What is Meningitis and how can you spot the symptoms?
Meningococcal disease can kill a healthy person of any age within hours of their first symptom. Whilst meningitis occurs in people of all ages, those most vulnerable include infants, young children and the elderly. In Ireland, four cases of meningitis and septicaemia present in hospitals each week. One out of ten of these cases are fatal, while one in three are left with the disease's life altering effects.
Meningitis is caused by inflammation of the meninges which is the lining that covers the brain and spinal cord, as well as inflammation of the cerebrospinal fluid (CSF) - the fluid that surrounds the brain and spinal cord. The infection may be caused by bacteria or viruses. Bacterial meningitis is less common than viral meningitis but all cases of suspected meningitis should be treated as bacterial until proven otherwise.
Meningitis may present with any of the following features: fever, headache, neck stiffness, back rigidity, bulging anterior fontanel (soft spot on top of a baby's head) and photophobia (sensitivity on looking at light).
Other presenting features of meningitis include: altered mental state or unconsciousness, as well as signs of shock including tachycardia (fast heart rate), hypotension (low blood pressure) and respiratory distress (laboured breathing with shortness of breath).
The onset of symptoms develops quickly, usually over hours and can occur in any particular order. It is important to note that the symptoms as mentioned above are often not so obvious in the elderly and infants.
Red Flag Symptoms
Symptoms which often occur early on, before the more classic symptoms appear, include severe leg pains which can prevent children from walking, as well as cold hands or feet, and dusky or blue colour of the skin around the lips.
A typical rash is common with meningococcal infection. It is important to note that a rash does not always occur in cases of meningitis but is characteristic when it does.

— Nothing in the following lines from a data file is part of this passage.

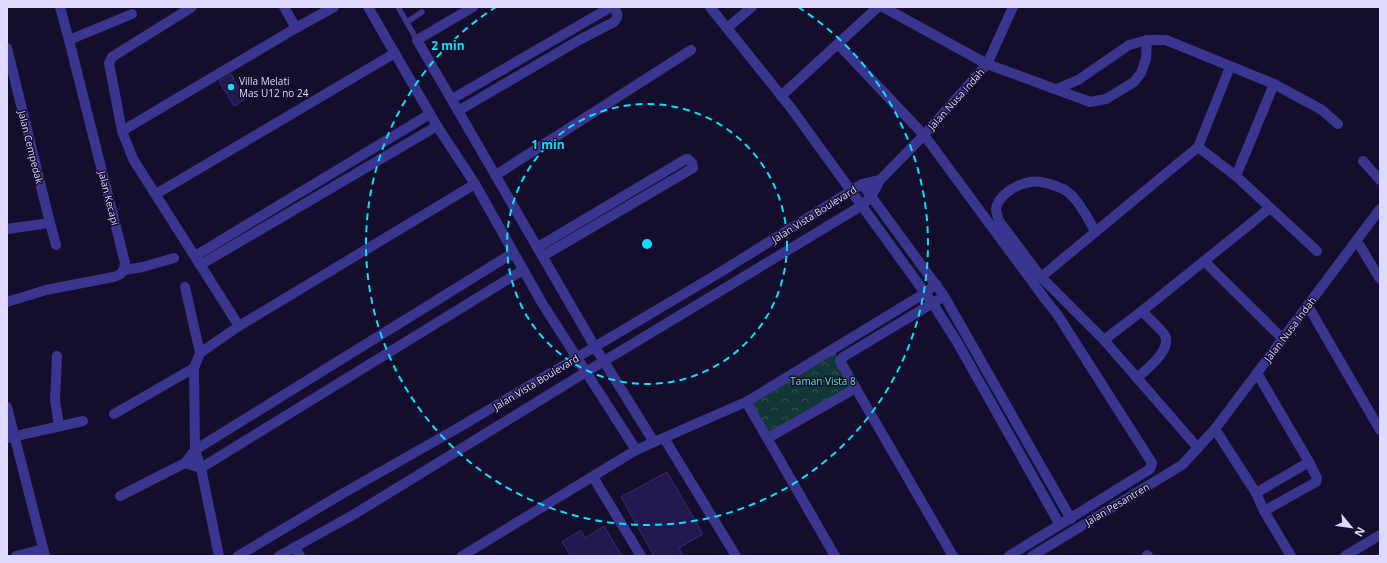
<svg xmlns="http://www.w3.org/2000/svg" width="1387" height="563" font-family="'Open Sans',sans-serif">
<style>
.park{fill:url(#park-crowns)}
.building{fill:#24194f;stroke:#3a287d}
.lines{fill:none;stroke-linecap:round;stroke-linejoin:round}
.service{stroke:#3a358f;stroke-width:5.5}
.minor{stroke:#3a358f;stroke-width:10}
.tertiary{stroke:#3a358f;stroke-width:10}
.ring{fill:none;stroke:#05e2ff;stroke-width:2;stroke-dasharray:7 5}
.poi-dot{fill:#05e2ff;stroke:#140e2c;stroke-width:1.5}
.labels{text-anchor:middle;stroke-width:3;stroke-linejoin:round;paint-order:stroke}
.poi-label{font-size:10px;fill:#ded9ff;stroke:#140e2c;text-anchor:start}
.street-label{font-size:10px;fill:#ded9ff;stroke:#140e2c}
.park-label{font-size:10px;fill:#59ebc9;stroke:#140e2c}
.centre{fill:#05e2ff;stroke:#140e2c;stroke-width:2}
.ring-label{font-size:12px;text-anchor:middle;font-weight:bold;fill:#05e2ff;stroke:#140e2c;stroke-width:3;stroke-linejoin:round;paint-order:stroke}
</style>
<defs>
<pattern id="park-crowns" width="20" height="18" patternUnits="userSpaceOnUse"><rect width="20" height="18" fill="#113736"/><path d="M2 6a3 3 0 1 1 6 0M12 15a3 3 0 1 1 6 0" fill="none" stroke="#335354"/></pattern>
</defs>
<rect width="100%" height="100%" fill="#140e2c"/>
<!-- park -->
<polygon class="park" points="833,349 856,388 768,438 748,401"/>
<!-- building -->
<g class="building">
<polygon points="231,74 245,99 234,106 219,81"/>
<polygon points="667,472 703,534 679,548 683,556 654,556 621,497"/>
<polygon points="604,526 622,556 571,556 562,542 581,530 585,538"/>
</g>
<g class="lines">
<!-- service -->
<g class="service">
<polyline points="398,7 417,40"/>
<polyline points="407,22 422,12"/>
</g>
<!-- minor -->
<g class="minor">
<polyline points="192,7 112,57 109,63 122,131 133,159 239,326"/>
<polyline points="284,7 296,28"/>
<polyline points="368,7 437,126 475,184 542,303 636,450"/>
<polyline points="473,7 417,40 595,347 654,442"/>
<polyline points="710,7 791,108 933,304 957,342 1060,525"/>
<polyline points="883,7 987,64 1090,102 1106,99 1134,82 1141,73 1146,59 1147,40"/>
<polyline points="727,28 752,7"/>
<polyline points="69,40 132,14"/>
<polyline points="838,44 924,135 1045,299 1057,314 1152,463 1150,469 1009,556"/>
<polyline points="7,48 50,223 56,245"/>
<polyline points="1057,89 1078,80 1129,45 1147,40 1166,40 1274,84 1322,110 1338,124"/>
<polyline points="781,96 878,7"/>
<polyline points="452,99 611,7"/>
<path d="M458 111 581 39 614 22C620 16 617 10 611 7"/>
<polyline points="122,131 296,28 334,7"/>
<polyline points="1198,147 1236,176 1317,251"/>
<polyline points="1363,161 1380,180"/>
<polyline points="496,175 691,50"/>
<polyline points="1236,176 1274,84"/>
<polyline points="862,184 944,296 1071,519"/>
<polyline points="156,194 395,53"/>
<polyline points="7,229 50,223"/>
<path d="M1096 232C1087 218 1078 197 1063 189 1054 185 1040 180 1030 182 1017 184 998 195 996 209 996 213 998 217 999 221L1041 277 1104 340 1198 448"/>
<polyline points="1357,241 1380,279"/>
<polyline points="538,247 686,159 688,159 692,163 693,168 543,256"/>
<polyline points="195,256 430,114"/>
<polyline points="1204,261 1282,338"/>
<polyline points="200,265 437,126"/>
<polyline points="124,270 143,267 174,258"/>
<polyline points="1041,277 1198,147 1230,67"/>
<polyline points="185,287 200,353"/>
<polyline points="938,300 843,357 840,361 953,556"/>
<path d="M7 302 46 290 113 277C121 275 124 272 125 263L69 40 60 7"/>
<polyline points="1308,306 1380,430"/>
<polyline points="1104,340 1142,311 1270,208"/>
<polyline points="57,356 55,400 59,426"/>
<polyline points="194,368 195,450 201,468 219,556"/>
<polyline points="1257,373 1309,462 1317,478 1316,482 1264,511"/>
<path d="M1137 378C1147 369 1174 348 1164 334 1158 326 1149 319 1142 311"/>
<polyline points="7,407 45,556"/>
<polyline points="114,414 194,368 200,353 239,326 475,184"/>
<polyline points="1215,429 1256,493 1264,511 1291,556"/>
<polyline points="7,438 83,421"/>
<polyline points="664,438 736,556"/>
<polyline points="768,438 856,388"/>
<polyline points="185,463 201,468 523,270"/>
<polyline points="593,477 641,556"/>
<polyline points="1256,493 1309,462"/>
<polyline points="120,496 185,463 195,450 513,253"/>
<polyline points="295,547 300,556"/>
<polyline points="1147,555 1148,556"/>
<polyline points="16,556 43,549"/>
<polyline points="462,556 636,450 748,401"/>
<polyline points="835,556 748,405 748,401 925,293 936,284"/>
<polyline points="1032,556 1182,465 1215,429 1380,209"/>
<polyline points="1345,556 1380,535"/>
</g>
<!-- tertiary -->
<g class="tertiary">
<polyline points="238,556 340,495 458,428 576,358 719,273 862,184 880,180"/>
<polyline points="279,556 353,515 586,372 861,206 871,197 880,180 924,135 987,64 1013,7"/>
</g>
</g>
<!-- distance rings -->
<g class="ring">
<circle cx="647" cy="244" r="140"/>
<path d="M798 7A281 281 0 1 1 496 7"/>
</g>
<!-- markers -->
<circle class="poi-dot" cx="231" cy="87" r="4"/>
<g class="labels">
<!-- poi labels -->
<g class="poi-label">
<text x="239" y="85">Villa Melati<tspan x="239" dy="12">Mas U12 no 24</tspan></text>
</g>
<!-- street labels -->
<g class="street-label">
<text transform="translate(956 99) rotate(-48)" y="4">Jalan Nusa Indah</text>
<text transform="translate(31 147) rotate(76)" y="4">Jalan Cempedak</text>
<text transform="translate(109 198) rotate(76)" y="4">Jalan Kecapi</text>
<text transform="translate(814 214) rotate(-32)" y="4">Jalan Vista Boulevard</text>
<text transform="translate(1290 329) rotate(-53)" y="4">Jalan Nusa Indah</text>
<text transform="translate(536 382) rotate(-31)" y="4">Jalan Vista Boulevard</text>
<text transform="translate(1117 504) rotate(-31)" y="4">Jalan Pesantren</text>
</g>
<!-- park labels -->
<g class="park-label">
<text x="823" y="385">Taman Vista 8</text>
</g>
</g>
<circle cx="647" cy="244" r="6" class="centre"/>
<g class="ring-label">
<text x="448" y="50">2 min</text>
<text x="548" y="149">1 min</text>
</g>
<!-- border -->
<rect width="1387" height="563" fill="none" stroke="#ded9ff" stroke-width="16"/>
<!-- north arrow -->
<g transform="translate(1351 527) rotate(119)" stroke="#140e2c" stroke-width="3" paint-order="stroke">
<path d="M0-3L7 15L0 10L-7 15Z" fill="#ded9ff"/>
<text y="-6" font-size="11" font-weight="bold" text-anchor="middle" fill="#ded9ff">N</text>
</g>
</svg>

This rash, which is caused by haemorrhage (bleeding) underneath the skin's surface, involves small spots that are red or purple in colour. These spots do not fade when pressed and are demonstrated using a glass test - a clear glass is placed on one of the spots or blotches and should not disappear.
Treatment & Prognosis
The mainstay of hospital treatment involves treating the causative organism, as well as any complications incurred such as seizures, septic arthritis (invasion of a joint by an infectious agent) and pericardial effusion (an abnormal accumulation of fluid around the heart). Also, included in this group are subdural effusions (a collection of fluid beneath the outer lining of the brain), which young children are particularly vulnerable to.
Delayed complications include hearing loss or deafness, intellectual deficits and blindness as well as peripheral gangrene (death of tissue in part of the body).
The prognosis depends on the patient's age, the severity of the illness as well as the causative organism.
Patients who present with rapid onset of illness or those with severe neurological impairment on presentation have a 50-90% mortality rate. The organism with the highest mortality rate (21%) is pneumococcal meningitis.